The Guangdong government announced on June 23 that it had issued RMB14.8 billion in municipal bonds, comprising RMB5.92 billion of 5-year bonds at an interest rate of 3.84 percent, RMB4.44 billion of 7-year bonds at 3.97 percent, and RMB4.44 billion of 10-year bonds at 4.05 percent.
Guangdong is the first participant to issue municipal bond issuances after the central government gave the green light to a RMB109.2 billion pilot program to 10 provinces and cities on May 21. The other nine provinces and cities are Shanghai, Zhejiang, Shenzhen, Jiangsu, Shandong, Beijing, Qingdao, Ningxia, and Jiangxi. They are expected to issue municipal bonds in the near future.
The Guangdong government was assigned an AAA rating by Shanghai Brilliance Credit Rating Agency based on an assessment of its outstanding bonds, macrofundamentals, economic growth, fiscal balance, debt conditions, and governance. The rating reflects the agency’s confidence on Guangdong’s repayment capacity, strong fiscal buffer, and low default risk.
Municipal bond issuance is a signal that China’s bond market is entering a new era. Direct bond issuance creates a new revenue source for local governments, alleviating their overdependence on proceeds from the real estate sector.
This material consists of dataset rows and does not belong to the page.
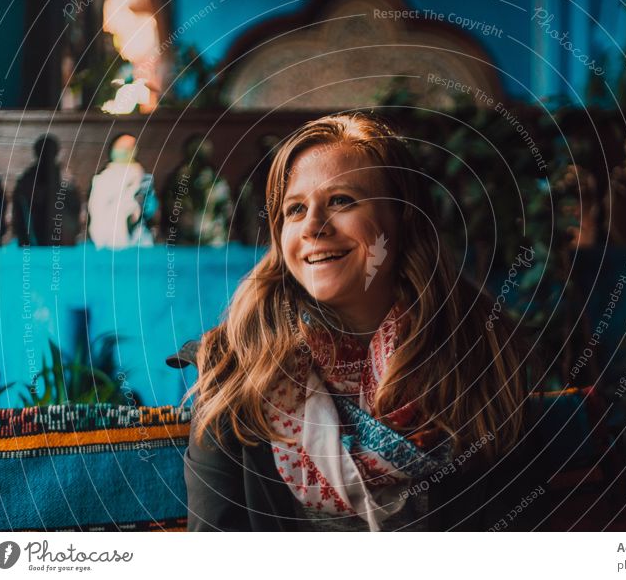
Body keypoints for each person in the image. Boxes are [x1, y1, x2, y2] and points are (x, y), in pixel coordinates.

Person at [173, 112, 551, 531]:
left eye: (341, 200)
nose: (314, 226)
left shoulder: (483, 359)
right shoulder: (236, 374)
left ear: (402, 219)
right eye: (295, 209)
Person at [88, 134, 157, 248]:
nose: (125, 151)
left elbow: (149, 207)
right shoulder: (104, 177)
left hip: (137, 238)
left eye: (130, 147)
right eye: (121, 147)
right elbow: (96, 207)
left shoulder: (143, 176)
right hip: (108, 237)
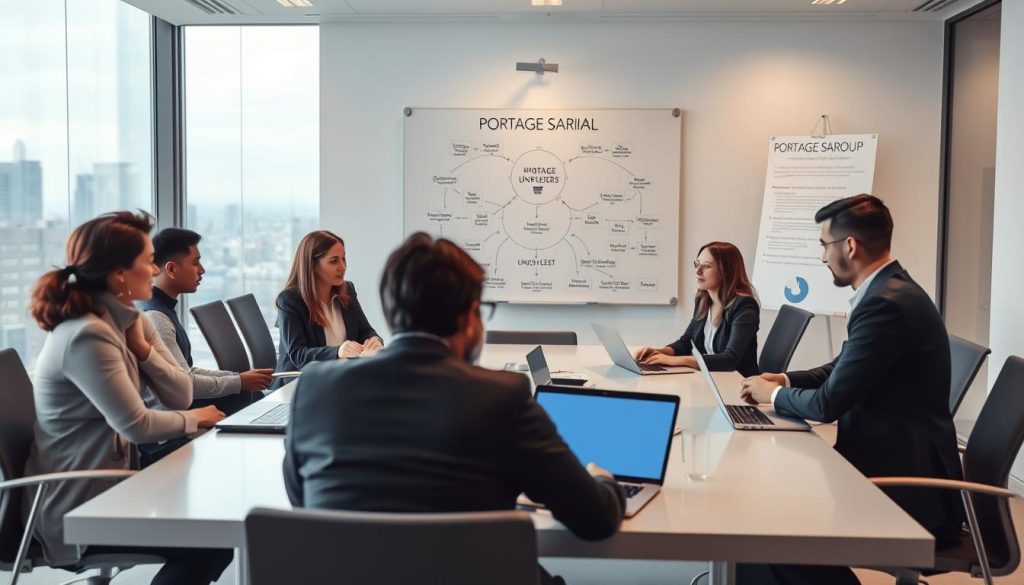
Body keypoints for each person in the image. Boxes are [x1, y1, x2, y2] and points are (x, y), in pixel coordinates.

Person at [282, 233, 625, 584]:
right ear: (469, 316)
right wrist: (604, 480)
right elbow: (594, 520)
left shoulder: (314, 390)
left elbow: (303, 502)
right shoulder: (501, 397)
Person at [738, 195, 963, 585]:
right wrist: (785, 381)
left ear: (850, 246)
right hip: (886, 464)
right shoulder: (890, 291)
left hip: (906, 493)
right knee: (766, 515)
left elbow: (828, 404)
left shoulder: (887, 303)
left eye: (824, 245)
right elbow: (844, 365)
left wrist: (769, 397)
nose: (822, 257)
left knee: (766, 528)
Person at [25, 211, 231, 584]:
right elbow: (136, 425)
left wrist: (144, 349)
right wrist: (195, 419)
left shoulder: (129, 322)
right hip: (80, 511)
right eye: (147, 262)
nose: (154, 271)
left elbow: (181, 393)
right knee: (211, 542)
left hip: (115, 490)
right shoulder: (88, 335)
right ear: (120, 273)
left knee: (213, 528)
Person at [135, 227, 274, 463]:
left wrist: (238, 378)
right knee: (244, 398)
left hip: (176, 417)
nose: (202, 270)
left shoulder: (161, 311)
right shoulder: (156, 318)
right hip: (165, 438)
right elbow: (185, 383)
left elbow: (185, 373)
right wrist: (238, 381)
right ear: (171, 268)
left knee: (247, 394)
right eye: (195, 262)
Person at [633, 241, 761, 377]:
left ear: (726, 271)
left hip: (739, 385)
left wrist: (674, 361)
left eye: (706, 266)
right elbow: (687, 342)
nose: (698, 271)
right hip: (714, 379)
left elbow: (730, 360)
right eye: (697, 264)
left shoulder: (744, 306)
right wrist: (660, 352)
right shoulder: (704, 300)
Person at [273, 230, 382, 384]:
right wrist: (338, 352)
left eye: (344, 259)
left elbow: (366, 331)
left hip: (340, 378)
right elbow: (298, 354)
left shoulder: (347, 291)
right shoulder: (289, 300)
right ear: (312, 265)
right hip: (301, 384)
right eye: (334, 261)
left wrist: (374, 340)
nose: (342, 267)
Direct bond issuance also eases the financial pressures of having to support the central government’s urbanization initiative, including new large-scale infrastructure projects. Compared with bonds issued at the interbank market by local government debt facilities (LGDFs), municipal bonds are a more transparent and responsible long-term solution for local governments.
There are, however, significant market concerns regarding the new municipal bond market. The government has not disclosed the usage of the funds raised in this issuance, leading to difficulties in public follow-up on fund usage and repayment. The situation is expected to improve gradually. Minister of Finance Lou Jiwei has made greater budget transparency a priority for fiscal reform in a recent speech, following the circulation of the draft of “Deepening Fiscal and Tax Reform.” A pilot program on transparent budgeting started in Shandong, with the target goal of disclosing budget plans of local governments above the town level by 2015.
Another concern is the lack of information on the overall fiscal position of the Guangdong government. The National Auditing Office (NAO) should have statistics after its national investigation late last year but does not. Without a clear statement of the outstanding fiscal debt of local governments, it is hard for investors to evaluate risks fully.
The issue is also linked to the credit rating system: Awarding an AAA rating to Guangdong without a clear statement on the debt conditions affects the system’s credibility. Therefore, opening a new door for local governments to issue bonds might cast more concerns on their debt sustainability if clear supervision is missing. The central government is likely to release new measures on this issue in the coming years. For example, the central government could set a clear debt-to-GDP cap of around 40 to 60 percent as a discipline for local governments, and set punitive measures for those with overly high outstanding debt.
Despite these concerns, the new municipal bond program is a meaningful step in the process of fiscal reforms and contributes to sustainable fiscal balance in China.